Acuity moved to dismiss Old Republic’s third-party complaint for lack of personal jurisdiction under the Federal Rules of Civil Procedure.

The district court’s decision

The district court granted Acuity’s motion, finding that Old Republic had not established a basis for personal jurisdiction over Acuity in the district court.

In its decision, the district court first ruled that general jurisdiction had not been established over Acuity. The district court reasoned that Acuity:

  • Was a Wisconsin insurance company with its principal place of business in Sheboygan, Wisconsin;
  • Conducted no business in California, was not licensed to do business in California, did not sell insurance in California and had no brokers or agents based in California; and
  • Did not accept insurance applications, collect premiums, or maintain any offices, bank accounts or employees in California.

The district court rejected Old Republic’s contention that Acuity’s filing of two prior, unrelated claims in litigation in California courts established general jurisdiction over it. The district court pointed out that the two other actions were (1) when Acuity filed a complaint-in-intervention on behalf of an involuntarily dissolved insured and (2) a small claims action. The “unrelated litigation,” the district court said, did “nothing to establish continuous and systematic activity in California by Acuity.”

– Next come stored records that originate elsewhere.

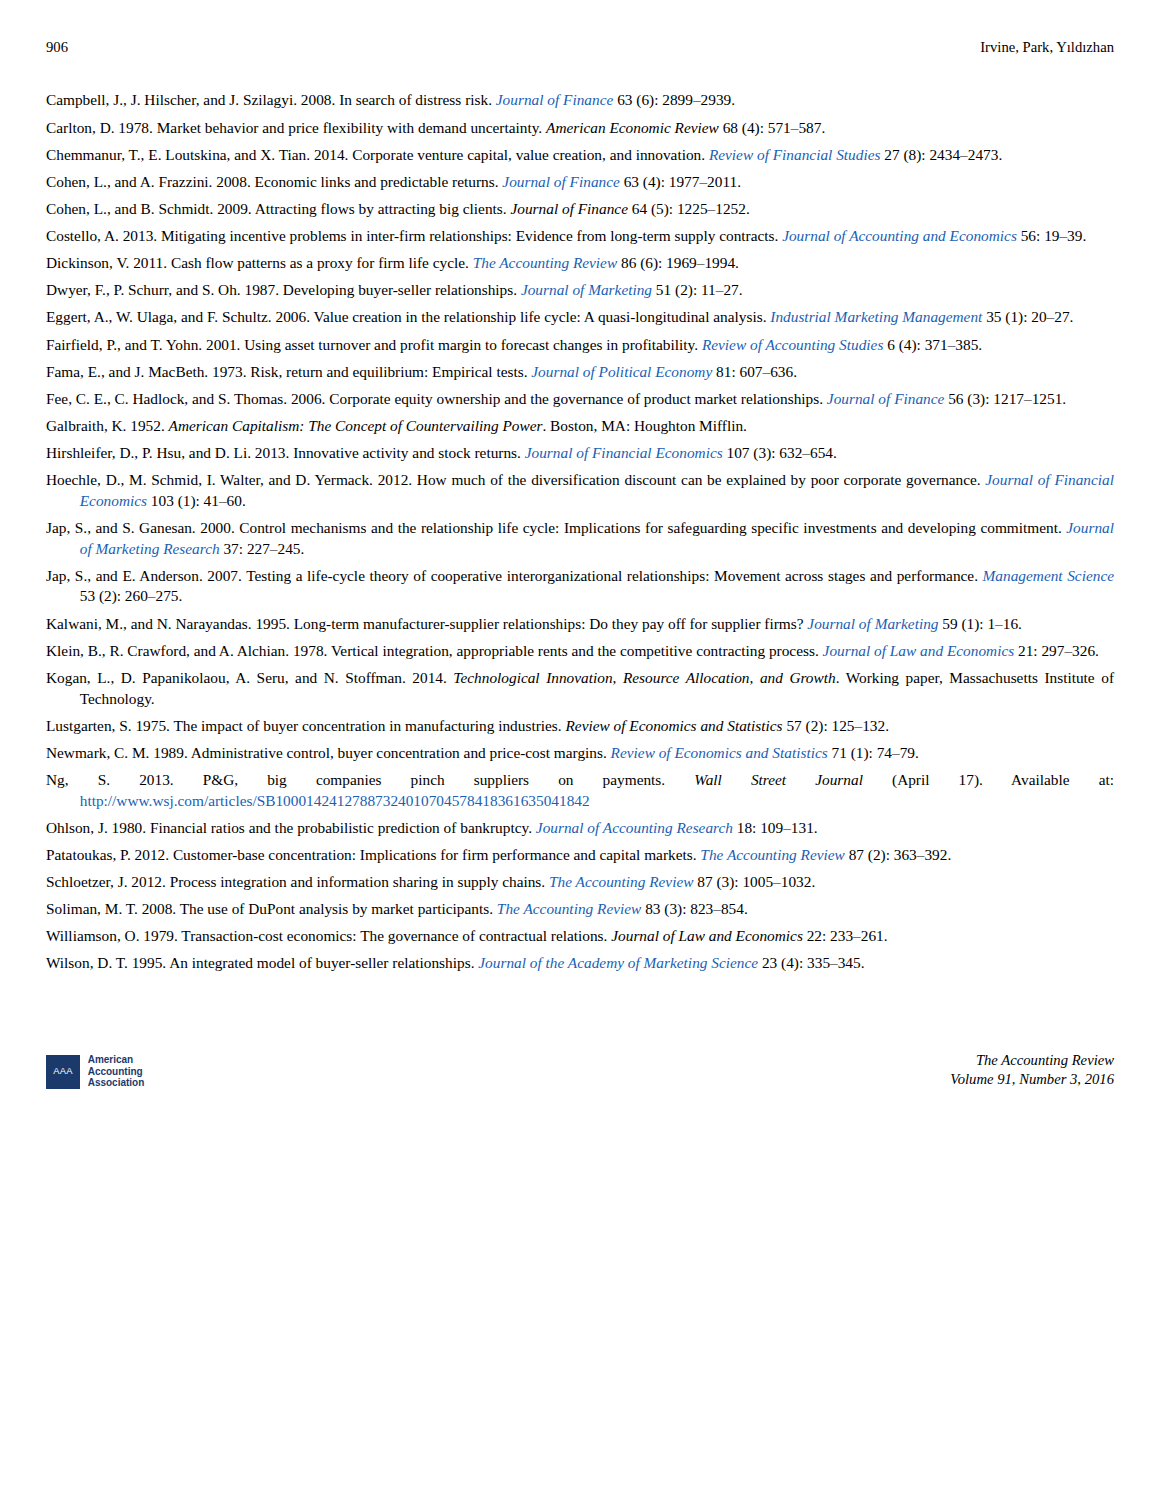906 Irvine, Park, Yıldızhan
Campbell, J., J. Hilscher, and J. Szilagyi. 2008. In search of distress risk. Journal of Finance 63 (6): 2899–2939.
Carlton, D. 1978. Market behavior and price flexibility with demand uncertainty. American Economic Review 68 (4): 571–587.
Chemmanur, T., E. Loutskina, and X. Tian. 2014. Corporate venture capital, value creation, and innovation. Review of Financial Studies 27 (8): 2434–2473.
Cohen, L., and A. Frazzini. 2008. Economic links and predictable returns. Journal of Finance 63 (4): 1977–2011.
Cohen, L., and B. Schmidt. 2009. Attracting flows by attracting big clients. Journal of Finance 64 (5): 1225–1252.
Costello, A. 2013. Mitigating incentive problems in inter-firm relationships: Evidence from long-term supply contracts. Journal of Accounting and Economics 56: 19–39.
Dickinson, V. 2011. Cash flow patterns as a proxy for firm life cycle. The Accounting Review 86 (6): 1969–1994.
Dwyer, F., P. Schurr, and S. Oh. 1987. Developing buyer-seller relationships. Journal of Marketing 51 (2): 11–27.
Eggert, A., W. Ulaga, and F. Schultz. 2006. Value creation in the relationship life cycle: A quasi-longitudinal analysis. Industrial Marketing Management 35 (1): 20–27.
Fairfield, P., and T. Yohn. 2001. Using asset turnover and profit margin to forecast changes in profitability. Review of Accounting Studies 6 (4): 371–385.
Fama, E., and J. MacBeth. 1973. Risk, return and equilibrium: Empirical tests. Journal of Political Economy 81: 607–636.
Fee, C. E., C. Hadlock, and S. Thomas. 2006. Corporate equity ownership and the governance of product market relationships. Journal of Finance 56 (3): 1217–1251.
Galbraith, K. 1952. American Capitalism: The Concept of Countervailing Power. Boston, MA: Houghton Mifflin.
Hirshleifer, D., P. Hsu, and D. Li. 2013. Innovative activity and stock returns. Journal of Financial Economics 107 (3): 632–654.
Hoechle, D., M. Schmid, I. Walter, and D. Yermack. 2012. How much of the diversification discount can be explained by poor corporate governance. Journal of Financial Economics 103 (1): 41–60.
Jap, S., and S. Ganesan. 2000. Control mechanisms and the relationship life cycle: Implications for safeguarding specific investments and developing commitment. Journal of Marketing Research 37: 227–245.
Jap, S., and E. Anderson. 2007. Testing a life-cycle theory of cooperative interorganizational relationships: Movement across stages and performance. Management Science 53 (2): 260–275.
Kalwani, M., and N. Narayandas. 1995. Long-term manufacturer-supplier relationships: Do they pay off for supplier firms? Journal of Marketing 59 (1): 1–16.
Klein, B., R. Crawford, and A. Alchian. 1978. Vertical integration, appropriable rents and the competitive contracting process. Journal of Law and Economics 21: 297–326.
Kogan, L., D. Papanikolaou, A. Seru, and N. Stoffman. 2014. Technological Innovation, Resource Allocation, and Growth. Working paper, Massachusetts Institute of Technology.
Lustgarten, S. 1975. The impact of buyer concentration in manufacturing industries. Review of Economics and Statistics 57 (2): 125–132.
Newmark, C. M. 1989. Administrative control, buyer concentration and price-cost margins. Review of Economics and Statistics 71 (1): 74–79.
Ng, S. 2013. P&G, big companies pinch suppliers on payments. Wall Street Journal (April 17). Available at: http://www.wsj.com/articles/SB10001424127887324010704578418361635041842
Ohlson, J. 1980. Financial ratios and the probabilistic prediction of bankruptcy. Journal of Accounting Research 18: 109–131.
Patatoukas, P. 2012. Customer-base concentration: Implications for firm performance and capital markets. The Accounting Review 87 (2): 363–392.
Schloetzer, J. 2012. Process integration and information sharing in supply chains. The Accounting Review 87 (3): 1005–1032.
Soliman, M. T. 2008. The use of DuPont analysis by market participants. The Accounting Review 83 (3): 823–854.
Williamson, O. 1979. Transaction-cost economics: The governance of contractual relations. Journal of Law and Economics 22: 233–261.
Wilson, D. T. 1995. An integrated model of buyer-seller relationships. Journal of the Academy of Marketing Science 23 (4): 335–345.
AAA
American
Accounting
Association
The Accounting Review
Volume 91, Number 3, 2016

The district court also ruled that Acuity’s online workers’ compensation claim form, which included language specific to claims in California, did not support general jurisdiction in California, given that the form was a standardized form produced by the Association for Cooperative Operations Research and Development (ACORD), was meant to be used by any insurance company, agent, or broker throughout the country, and included language specific to many states in addition to California.

Not enough contact

The district court then rejected the Old Republic argument that the district court had “specific jurisdiction” over Acuity based on a provision in Acuity’s policy stating that the policy applied to claims in the “coverage territory,” which included the entire United States and which, therefore, contractually bound Acuity to defend Midwest in California.

The district court ruled that the existence of a nationwide coverage provision in the Acuity policy, and an underlying lawsuit brought in California, did not constitute sufficient contact with California to support specific jurisdiction. The court pointed out that Acuity was an insurer licensed to do business in Ohio and had an Ohio agent who sold a policy to Midwest, an Ohio corporation with an Ohio principal place of business. “No part of Midwest’s application for insurance had any contact or involvement with California,” the district court said. The facts were insufficient to establish “purposeful availment” of a California forum by Acuity.

Given that the only contacts Acuity had with California appeared to be letters from Acuity’s counsel in Ohio sent to AGA’s counsel stating the reasons Acuity was declining tender under the policy, the district court also ruled that Acuity had no forum-related activities sufficient to support specific jurisdiction.

The case is Webcor Construction, LP v. Zurich American Ins. Co.